Returned Merchandise

  1. Authorization: Returns require a Hennig Return Material Authorization Number, obtainable by contacting Hennig, Inc.’s customer service. Unauthorized returns may be re-shipped at the customer’s expense.
  2. Shipping Costs: Returns must be shipped prepaid, F.O.B. Hennig, Inc.’s designated facility.
  3. Restocking Fee: A restocking fee of up to 25% may apply to returned merchandise.

Warranty

  1. Limited Warranty: Hennig, Inc.’s warranties are provided in writing upon request. NO OTHER WARRANTIES, EXPRESS OR IMPLIED, INCLUDING WARRANTIES OF MERCHANTABILITY OR FITNESS FOR A PARTICULAR PURPOSE, ARE MADE. Product descriptions in this quotation are for identification only and not warranties.
  2. Liability Scope: Warranty claims are limited to repair or replacement, subject to prior written authorization by Hennig, Inc.
  3. Customer Responsibility: Customers must operate products safely in accordance with Hennig, Inc.’s manuals, OSHA, and other applicable regulations.
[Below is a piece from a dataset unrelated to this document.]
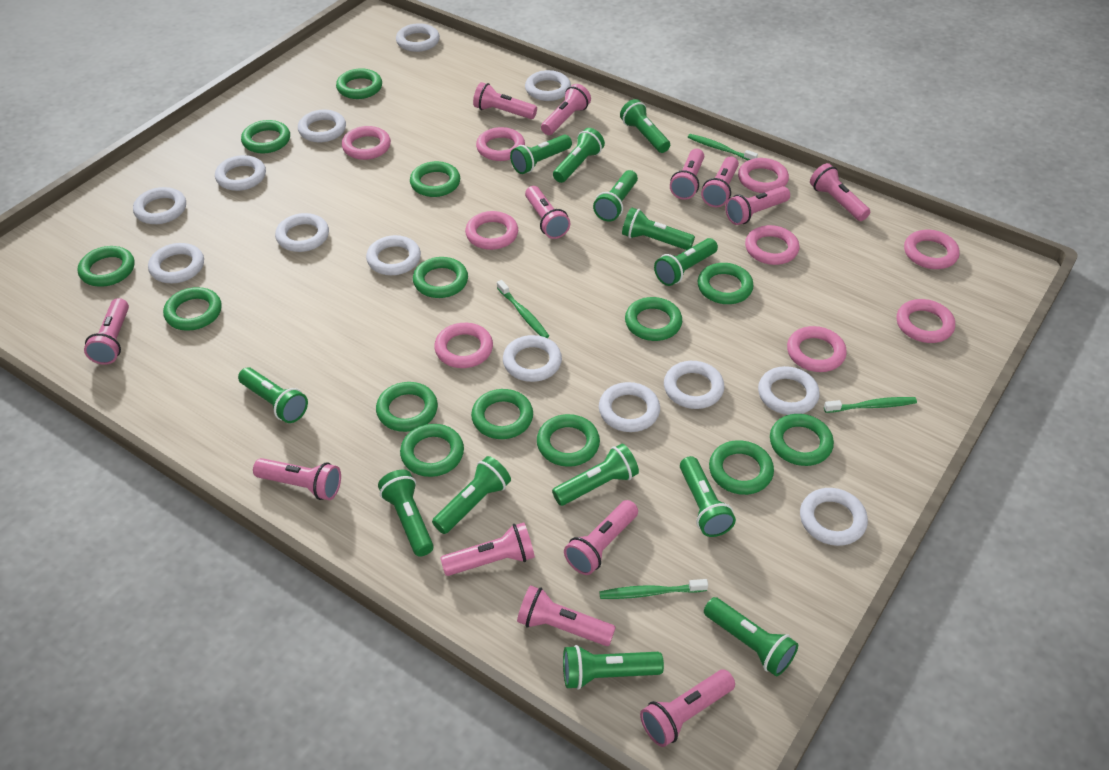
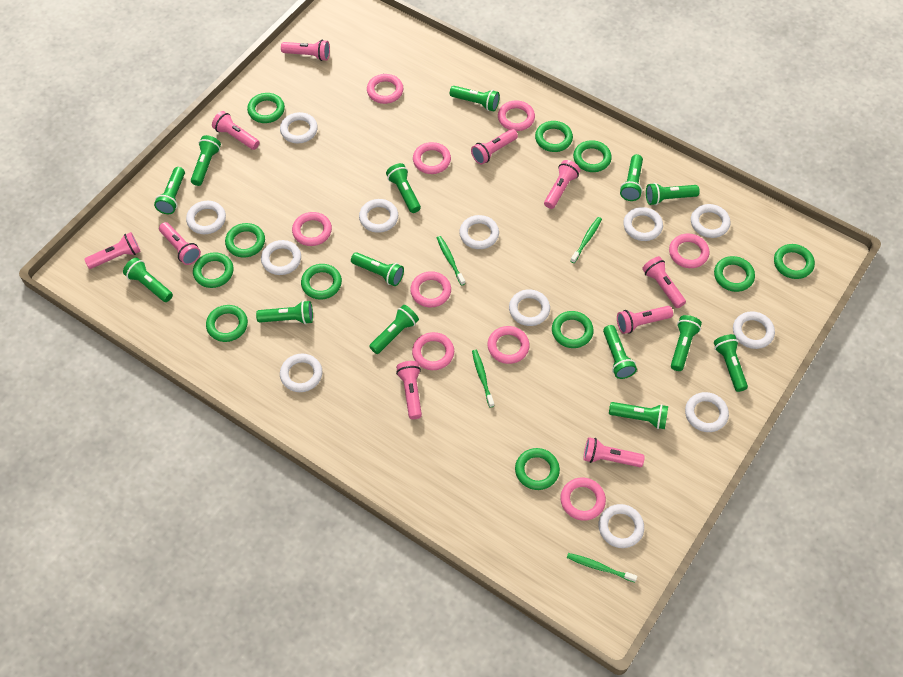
green flashlight: [238,367,308,423] [378,470,434,557] [432,456,511,534] [510,135,572,174] [552,444,639,506] [553,128,605,183] [563,645,664,690] [593,170,638,222] [620,99,670,153] [622,207,695,250] [654,238,718,286] [680,456,736,537] [704,597,798,676] = 13 -> [123,258,173,302] [154,167,185,214] [191,135,221,186] [256,300,313,324] [351,252,404,286] [369,305,419,354] [386,163,421,213] [450,86,500,112] [603,325,637,379] [609,402,668,429] [620,154,643,201] [646,183,700,205] [671,315,702,371] [714,334,748,392] = 14
green ring: [77,246,134,287] [163,287,222,331] [241,120,290,153] [336,68,382,99] [376,382,438,432] [400,424,464,477] [410,161,460,197] [413,257,468,298] [471,389,533,439] [537,414,600,467] [625,297,682,341] [698,263,754,304] [709,440,774,495] [770,414,834,466] = 14 -> [193,252,234,288] [206,305,248,342] [225,223,265,258] [247,93,285,123] [301,264,342,300] [515,448,560,490] [535,121,573,152] [552,311,594,348] [573,140,612,172] [714,256,755,292] [774,244,815,279] = 11
pink flashlight: [84,298,129,365] [253,458,341,500] [440,523,535,576] [473,82,537,119] [517,585,616,646] [525,186,570,239] [541,84,591,135] [564,500,638,575] [640,669,735,747] [670,149,704,200] [701,156,739,207] [725,186,790,225] [810,163,870,221] = 13 -> [84,232,141,269] [159,222,201,265] [212,111,260,150] [281,40,330,61] [396,361,422,419] [471,129,518,165] [544,160,580,209] [584,437,645,467] [617,306,673,334] [642,256,686,308] = 10
white ring: [133,187,186,224] [148,243,204,283] [215,155,266,191] [275,213,329,252] [298,110,346,142] [366,235,421,275] [396,23,440,52] [503,335,562,382] [525,70,571,101] [599,382,660,432] [664,361,725,409] [758,366,820,415] [800,488,868,546] = 13 -> [186,201,226,234] [261,240,301,275] [280,112,318,143] [280,354,322,392] [359,199,398,233] [459,215,499,249] [509,289,550,326] [598,504,644,548] [623,207,663,241] [685,392,729,432] [691,204,730,238] [733,311,775,349] = 12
Safety devices, warnings, or instructions must not be removed.
  4. Regulatory Compliance: Hennig, Inc. does not warrant compliance with OSHA or other regulations unless specified. Customers may request compliance certifications, if available, at their expense.

Additional Provisions

  1. Dispute Resolution: Disputes arising under this quotation or resulting orders shall be resolved through mediation in Rockford, Illinois, before proceeding to binding arbitration under the American Arbitration Association’s rules. Illinois law governs.
  2. Force Majeure: Hennig, Inc. is not liable for delays due to events beyond its control, including natural disasters, labor disputes, or supply chain disruptions.
  3. Severability: If any provision is deemed invalid, the remaining provisions remain enforceable.